Iraqi forces storm IS-held town of Hawija
Iraq's military says it has stormed the town of Hawija, as it steps up an offensive on one of so-called Islamic State's last enclaves in the country.
Soldiers, special forces, police and paramilitary fighters reached the town centre after breaking through jihadist defences in the west, commanders said.
They began moving on the town early on Wednesday, two days after retaking the Rashad airbase to the south.
Pro-government forces have made swift progress against IS in recent months.
Since declaring victory of Mosul in July, they have driven militants out of the nearby city of Tal Afar and advanced along the Euphrates river valley in the western desert, near the border with Syria.
- How Iraqi courts deal with IS suspects
- What happens after Islamic State leaves?
- Inside the bridal store for refugees
- Islamic State group: The full story
The offensive on Hawija and its surrounding area, about 215km (135 miles) north of Baghdad, began on 21 September with US-led coalition air-and-ground support.
After recapturing the town of Shirqat on the second day, they continued pushing south-eastwards towards Rashad airbase and the towns of Hawija and Riyadh.
On Wednesday morning, military commander Lt Gen Abdul Amir Yarallah said troops had begun a major operation to "liberate" Hawija.
Federal police chief Raed Shakir Jawdat later said his officers had entered the north-western Nidaa and Askari districts, killing three IS snipers and destroying two booby-trapped vehicles.
Iraqi state television pictures from the area showed the air filled with thick black smoke created by oil-well fires, which were started by militants to limit air strikes.
Then on Wednesday evening, Gen Yarallah announced that troops had stormed the centre of Hawija, clashing with IS militants and inflicting heavy losses.
The UN warned on Tuesday that as many as 78,000 civilians could be trapped inside Hawija.

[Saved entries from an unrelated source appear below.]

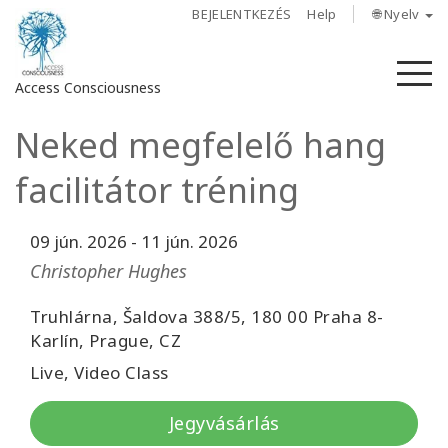
BEJELENTKEZÉS
Help
🌐 Nyelv
M
Access Consciousness
Neked megfelelő hang
Bejelentkezés
a
facilitátor tréning
fiókba
09 jún. 2026
-
11 jún. 2026
Rólunk
Christopher Hughes
Access
Bars
Truhlárna, Šaldova 388/5, 180 00 Praha 8-
Karlín, Prague, CZ
Régiók
Live, Video Class
Tanfolyamok
Jegyvásárlás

Jens Laerke, for the Office for the Co-ordination of Humanitarian Affairs (OCHA), said an estimated 12,500 people had fled the town since the start of the offensive, and that more were expected to attempt to escape in the coming days as troops pushed into densely populated areas.
"We remain concerned for the lives and well-being of these vulnerable civilians and remind those doing the fighting that civilians must be protected at all times and allowed to safely leave Hawija," he told a news conference in Geneva.
Humanitarian workers were on the ground at checkpoints to help those fleeing and provide shelter and assistance in camps and emergency sites, Mr Laerke added.